The success of modern radiation therapy often depends on how well doctors can determine the exact location and shape of a tumor based on a set of images. Imaging techniques have improved to the point that doctors can now define the edges of many tumors to within a fraction of an inch. During treatment, however, many tumors will move. Tumors in the lungs, for instance, can move up to an inch or more as a person breathes.In recent years, a variety of imaging techniques have emerged for guiding radiation treatment, and two approaches have typically been used to guide radiation therapy delivery to tumors in the lung and abdomen. The first, the use of external "surrogate" markers placed on the chest wall, suffers from the assumption that a tumor inside the lung will move more or less in sync with chest contraction and expansion during breathing. The second approach makes use of internal surrogates, dense gold seeds implanted into either lung bronchi or the tumor itself, that define the tumor location based on X-ray images. But neither of these approaches gives true image-based guidance of the entire volume of the tumor, says Sawant.
A hybrid Linac-MR system, however, would allow doctors to accurately monitor moving tumors in a patient's lungs and other soft tissues such as the liver or prostate in real time at a resolution and speed that would allow effective guidance of radiation therapy while the treatment is ongoing. Last year, a group in Canada overcame many of the technical hurdles to building such a device and demonstrated the first operating prototype Linac-MR system.

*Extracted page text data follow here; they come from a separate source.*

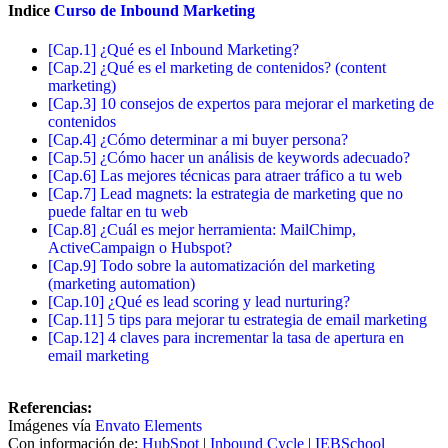
Indice
Curso de Inbound Marketing
[Cap.1] ¿Qué es el Inbound Marketing?
[Cap.2] ¿Qué es el marketing de contenidos? (content
marketing)
[Cap.3] 10 consejos de expertos para mejorar el marketing de
contenidos
[Cap.4] ¿Cómo determinar a mi buyer persona?
[Cap.5] ¿Cómo hacer un análisis de keywords adecuado?
[Cap.6] Las mejores técnicas para atraer tráfico a tu web
[Cap.7] Lead magnets: la estrategia de marketing que no
puede faltar en tu web
[Cap.8] ¿Cuál es mejor herramienta: MailChimp,
ActiveCampaign o Hubspot?
[Cap.9] Todo sobre la automatización del marketing
(marketing automation)
[Cap.10] ¿Qué es lead scoring y lead nurturing?
[Cap.11] 5 tips para mejorar tu estrategia de email marketing
[Cap.12] 4 claves para incrementar la tasa de apertura en
email marketing
Referencias:
Imágenes vía
Envato Elements
Con información de:
HubSpot
|
Inbound Cycle
|
IEBSchool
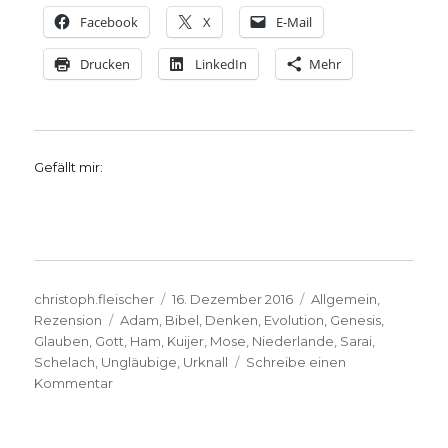
Facebook
X
E-Mail
Drucken
LinkedIn
Mehr
Gefällt mir:
Autor
Veröffentlicht
Kategorien
christoph.fleischer
16. Dezember 2016
Allgemein
,
Schlagwörter
am
Rezension
Adam
,
Bibel
,
Denken
,
Evolution
,
Genesis
,
Glauben
,
Gott
,
Ham
,
Kuijer
,
Mose
,
Niederlande
,
Sarai
,
Schelach
,
Ungläubige
,
Urknall
Schreibe einen
zu
Kommentar
Originelle
Nacherzählung
der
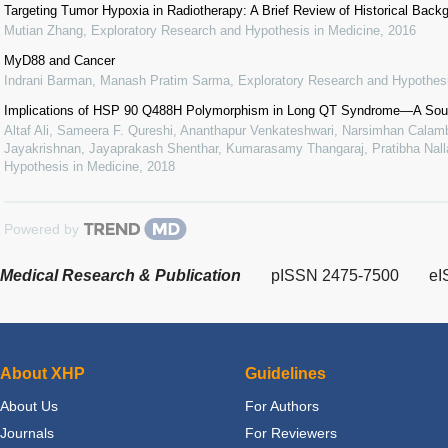
Targeting Tumor Hypoxia in Radiotherapy: A Brief Review of Historical Bac
Mutian Zhang
,
Exploratory Research and Hypothesis in Medicine
,
2016
MyD88 and Cancer
Indrani Barman, Manash Pratim Sarma
,
Exploratory Research and Hypothesi
Implications of HSP 90 Q488H Polymorphism in Long QT Syndrome—A Sout
Altaf Ali, Sameera F. Qureshi, Ananthapur Venkateshwari, Narsimhan Calamb
Jayakrishnan, Jayaprakash Shenthar, Kumarasamy Thangaraj, Pratibha Nalla
Hypothesis in Medicine
,
2018
Powered by
Medical Research & Publication
pISSN 2475-7500
eI
About XHP
Guidelines
About Us
For Authors
Journals
For Reviewers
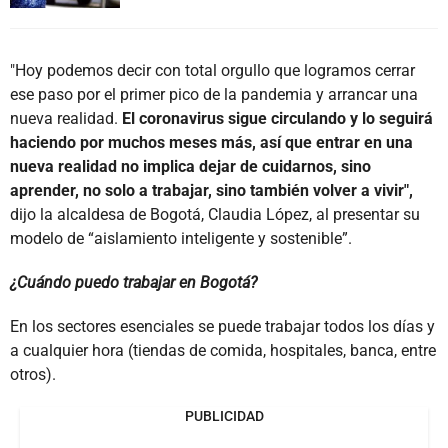
"Hoy podemos decir con total orgullo que logramos cerrar
ese paso por el primer pico de la pandemia y arrancar una
nueva realidad.
El coronavirus sigue circulando y lo seguirá
haciendo por muchos meses más, así que entrar en una
nueva realidad no implica dejar de cuidarnos, sino
aprender, no solo a trabajar, sino también volver a vivir",
dijo la alcaldesa de Bogotá, Claudia López, al presentar su
modelo de “aislamiento inteligente y sostenible”.
¿Cuándo puedo trabajar en Bogotá?
En los sectores esenciales se puede trabajar todos los días y
a cualquier hora (tiendas de comida, hospitales, banca, entre
otros).
PUBLICIDAD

Now Sawant and his Stanford colleagues Kim Butts Pauly and Paul Keall have made another important contribution to the development of this technology, which Sawant and his student Cheol Pyo Hong will present in Philadelphia this week.


The problem they were addressing is one that may be known to anyone who has had an MRI scan -- the machines are slow. Typical imaging times for MRI range from several seconds to a few minutes per image, which is not fast enough to track tumors in motion.

"What we need is 10 times that speed if we want to be confident we are capturing the motion," says Sawant. Now they are a closer to that goal.Rather than sampling the entire tumor and processing all that data in real time, they developed an imaging technique that calculates the difference between successive images. Human anatomy and the shape of a tumor don't change radically from image to image, says Sawant, explaining "We only need to image what HAS changed."

By selecting only for changes in successive images, they can streamline the scanning process by close to 70 percent -- essentially cutting the time needed to obtain each image to less than one-third.

"This was an initial investigation," says Sawant. "With clever reconstruction schemes, you could further increase the imaging speed probably by a factor of 10."